*What you will do:*
The line containing "Please see https://docs.rapids.ai/install/" marks the end: copy exactly every line from the start of the records below up to and including it, leaving out pictures.

*Extracted material:*
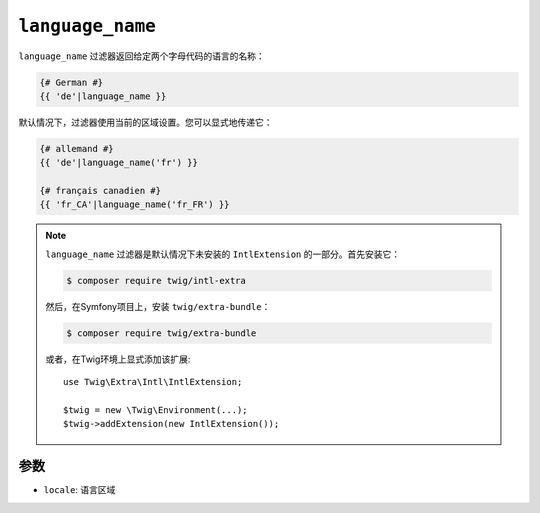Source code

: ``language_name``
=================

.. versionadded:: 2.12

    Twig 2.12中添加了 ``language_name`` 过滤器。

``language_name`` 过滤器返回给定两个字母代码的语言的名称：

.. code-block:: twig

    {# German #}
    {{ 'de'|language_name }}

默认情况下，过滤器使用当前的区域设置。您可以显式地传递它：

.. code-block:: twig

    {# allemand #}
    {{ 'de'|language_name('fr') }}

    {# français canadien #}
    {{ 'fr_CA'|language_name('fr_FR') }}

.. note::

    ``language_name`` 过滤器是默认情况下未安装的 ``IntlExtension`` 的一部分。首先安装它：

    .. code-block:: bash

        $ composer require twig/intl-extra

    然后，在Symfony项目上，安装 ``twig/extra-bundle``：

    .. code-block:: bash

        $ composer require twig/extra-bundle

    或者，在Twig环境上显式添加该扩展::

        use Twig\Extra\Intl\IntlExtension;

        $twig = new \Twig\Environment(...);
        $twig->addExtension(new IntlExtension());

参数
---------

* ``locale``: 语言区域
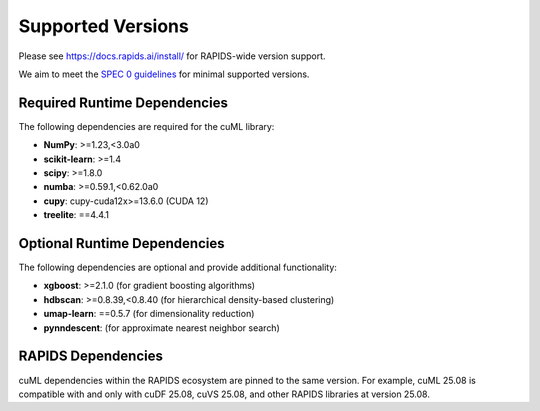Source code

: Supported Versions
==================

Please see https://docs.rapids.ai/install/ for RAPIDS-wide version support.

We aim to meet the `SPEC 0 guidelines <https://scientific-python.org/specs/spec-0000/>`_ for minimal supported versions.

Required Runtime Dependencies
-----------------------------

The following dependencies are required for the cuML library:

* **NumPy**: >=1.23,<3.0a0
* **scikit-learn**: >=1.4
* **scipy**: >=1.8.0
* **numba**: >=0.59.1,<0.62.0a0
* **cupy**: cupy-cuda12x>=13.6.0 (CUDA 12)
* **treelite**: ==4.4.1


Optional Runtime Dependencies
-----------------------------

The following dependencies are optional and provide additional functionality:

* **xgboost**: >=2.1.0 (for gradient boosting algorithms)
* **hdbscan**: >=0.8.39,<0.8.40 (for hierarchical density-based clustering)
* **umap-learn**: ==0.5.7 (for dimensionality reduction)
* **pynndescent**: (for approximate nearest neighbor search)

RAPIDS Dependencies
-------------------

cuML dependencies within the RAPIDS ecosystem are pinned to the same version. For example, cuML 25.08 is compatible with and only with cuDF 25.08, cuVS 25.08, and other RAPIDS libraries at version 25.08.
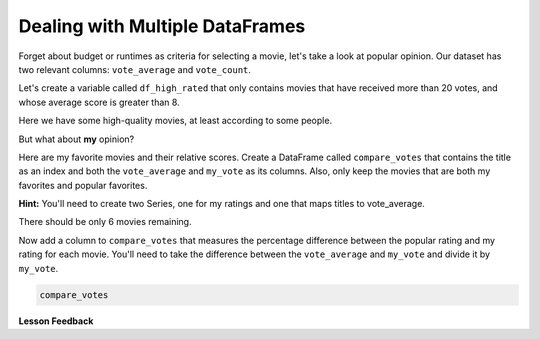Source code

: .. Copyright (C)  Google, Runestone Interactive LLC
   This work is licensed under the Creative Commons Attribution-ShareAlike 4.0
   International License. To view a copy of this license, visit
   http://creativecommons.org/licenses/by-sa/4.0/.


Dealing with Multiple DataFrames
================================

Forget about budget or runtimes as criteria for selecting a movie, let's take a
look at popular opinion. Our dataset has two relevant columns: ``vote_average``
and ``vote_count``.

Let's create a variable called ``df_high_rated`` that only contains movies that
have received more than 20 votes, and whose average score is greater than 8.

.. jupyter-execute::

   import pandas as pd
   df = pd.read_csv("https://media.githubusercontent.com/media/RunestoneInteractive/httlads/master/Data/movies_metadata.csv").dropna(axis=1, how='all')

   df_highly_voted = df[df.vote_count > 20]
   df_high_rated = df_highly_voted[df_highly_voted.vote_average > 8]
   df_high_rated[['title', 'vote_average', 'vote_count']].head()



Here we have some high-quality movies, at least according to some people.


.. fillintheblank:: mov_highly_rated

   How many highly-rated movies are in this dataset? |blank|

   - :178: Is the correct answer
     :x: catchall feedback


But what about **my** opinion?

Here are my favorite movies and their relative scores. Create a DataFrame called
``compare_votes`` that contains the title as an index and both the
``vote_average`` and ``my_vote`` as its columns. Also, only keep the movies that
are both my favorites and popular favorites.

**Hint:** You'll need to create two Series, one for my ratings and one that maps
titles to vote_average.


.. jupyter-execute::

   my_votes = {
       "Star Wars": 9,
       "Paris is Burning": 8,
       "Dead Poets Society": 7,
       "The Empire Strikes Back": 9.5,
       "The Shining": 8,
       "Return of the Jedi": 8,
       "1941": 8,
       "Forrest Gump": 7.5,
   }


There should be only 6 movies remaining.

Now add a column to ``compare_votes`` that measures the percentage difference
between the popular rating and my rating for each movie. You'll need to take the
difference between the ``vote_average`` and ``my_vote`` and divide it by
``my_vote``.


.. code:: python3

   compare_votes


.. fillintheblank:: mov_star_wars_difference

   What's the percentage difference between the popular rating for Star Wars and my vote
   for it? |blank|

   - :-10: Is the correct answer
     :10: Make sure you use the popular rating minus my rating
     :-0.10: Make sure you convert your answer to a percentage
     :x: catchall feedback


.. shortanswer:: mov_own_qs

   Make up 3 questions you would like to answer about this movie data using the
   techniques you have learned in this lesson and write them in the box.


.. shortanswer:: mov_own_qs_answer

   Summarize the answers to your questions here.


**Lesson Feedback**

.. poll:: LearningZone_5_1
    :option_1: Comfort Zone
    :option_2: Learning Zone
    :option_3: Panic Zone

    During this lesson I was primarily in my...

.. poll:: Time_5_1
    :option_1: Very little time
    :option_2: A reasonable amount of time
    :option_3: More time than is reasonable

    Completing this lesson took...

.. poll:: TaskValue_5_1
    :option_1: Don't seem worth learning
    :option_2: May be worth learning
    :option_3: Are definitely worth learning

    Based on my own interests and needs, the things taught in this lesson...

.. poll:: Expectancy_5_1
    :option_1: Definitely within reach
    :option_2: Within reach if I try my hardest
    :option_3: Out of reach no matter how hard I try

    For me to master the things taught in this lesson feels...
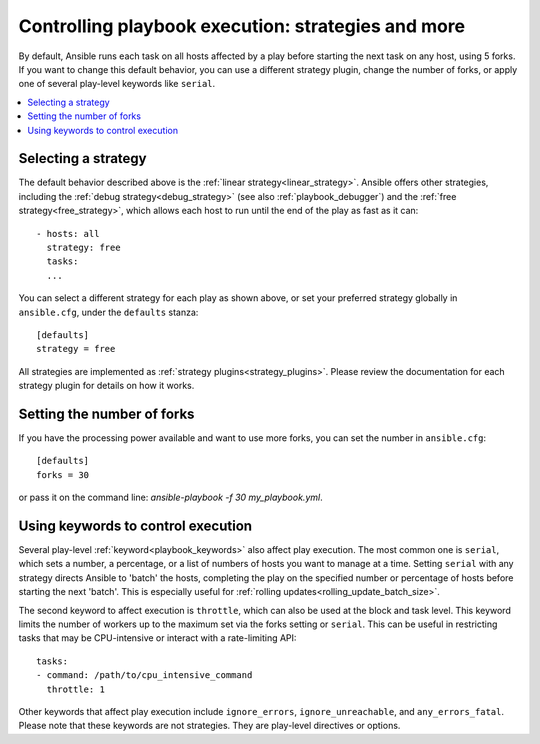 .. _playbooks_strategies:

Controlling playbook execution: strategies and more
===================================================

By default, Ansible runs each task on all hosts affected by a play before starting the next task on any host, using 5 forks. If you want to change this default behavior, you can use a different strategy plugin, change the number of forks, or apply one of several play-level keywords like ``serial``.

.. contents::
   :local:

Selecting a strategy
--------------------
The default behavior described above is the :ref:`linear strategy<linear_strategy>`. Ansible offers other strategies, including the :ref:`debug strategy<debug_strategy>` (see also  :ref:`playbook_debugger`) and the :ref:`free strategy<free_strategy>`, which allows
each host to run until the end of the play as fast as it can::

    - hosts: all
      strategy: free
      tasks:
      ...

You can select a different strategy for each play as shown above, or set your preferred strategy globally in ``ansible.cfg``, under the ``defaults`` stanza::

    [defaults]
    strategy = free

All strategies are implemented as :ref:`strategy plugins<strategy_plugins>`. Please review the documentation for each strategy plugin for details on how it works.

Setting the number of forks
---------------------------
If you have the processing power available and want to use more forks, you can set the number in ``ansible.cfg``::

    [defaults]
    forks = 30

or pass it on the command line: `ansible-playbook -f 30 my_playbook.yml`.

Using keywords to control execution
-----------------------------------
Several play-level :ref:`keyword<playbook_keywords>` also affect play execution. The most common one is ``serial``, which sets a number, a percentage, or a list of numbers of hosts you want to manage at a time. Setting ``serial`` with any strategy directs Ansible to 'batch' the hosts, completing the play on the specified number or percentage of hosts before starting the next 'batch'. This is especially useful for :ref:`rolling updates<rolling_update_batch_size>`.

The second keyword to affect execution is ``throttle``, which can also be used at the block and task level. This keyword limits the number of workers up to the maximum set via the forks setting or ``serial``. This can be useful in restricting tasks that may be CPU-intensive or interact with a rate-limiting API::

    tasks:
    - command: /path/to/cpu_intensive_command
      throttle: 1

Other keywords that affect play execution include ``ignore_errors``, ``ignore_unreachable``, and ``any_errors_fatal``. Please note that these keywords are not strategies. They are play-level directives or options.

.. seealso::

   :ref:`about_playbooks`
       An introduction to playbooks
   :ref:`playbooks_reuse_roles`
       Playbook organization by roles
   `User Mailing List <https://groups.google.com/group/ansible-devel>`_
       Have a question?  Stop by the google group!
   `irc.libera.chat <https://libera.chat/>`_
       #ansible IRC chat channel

*Task result:*
Source code

: ``language_name``
=================

.. versionadded:: 2.12

    Twig 2.12中添加了 ``language_name`` 过滤器。

``language_name`` 过滤器返回给定两个字母代码的语言的名称：

.. code-block:: twig

    {# German #}
    {{ 'de'|language_name }}

默认情况下，过滤器使用当前的区域设置。您可以显式地传递它：

.. code-block:: twig

    {# allemand #}
    {{ 'de'|language_name('fr') }}

    {# français canadien #}
    {{ 'fr_CA'|language_name('fr_FR') }}

.. note::

    ``language_name`` 过滤器是默认情况下未安装的 ``IntlExtension`` 的一部分。首先安装它：

    .. code-block:: bash

        $ composer require twig/intl-extra

    然后，在Symfony项目上，安装 ``twig/extra-bundle``：

    .. code-block:: bash

        $ composer require twig/extra-bundle

    或者，在Twig环境上显式添加该扩展::

        use Twig\Extra\Intl\IntlExtension;

        $twig = new \Twig\Environment(...);
        $twig->addExtension(new IntlExtension());

参数
---------

* ``locale``: 语言区域
Source code

: Supported Versions
==================

Please see https://docs.rapids.ai/install/ for RAPIDS-wide version support.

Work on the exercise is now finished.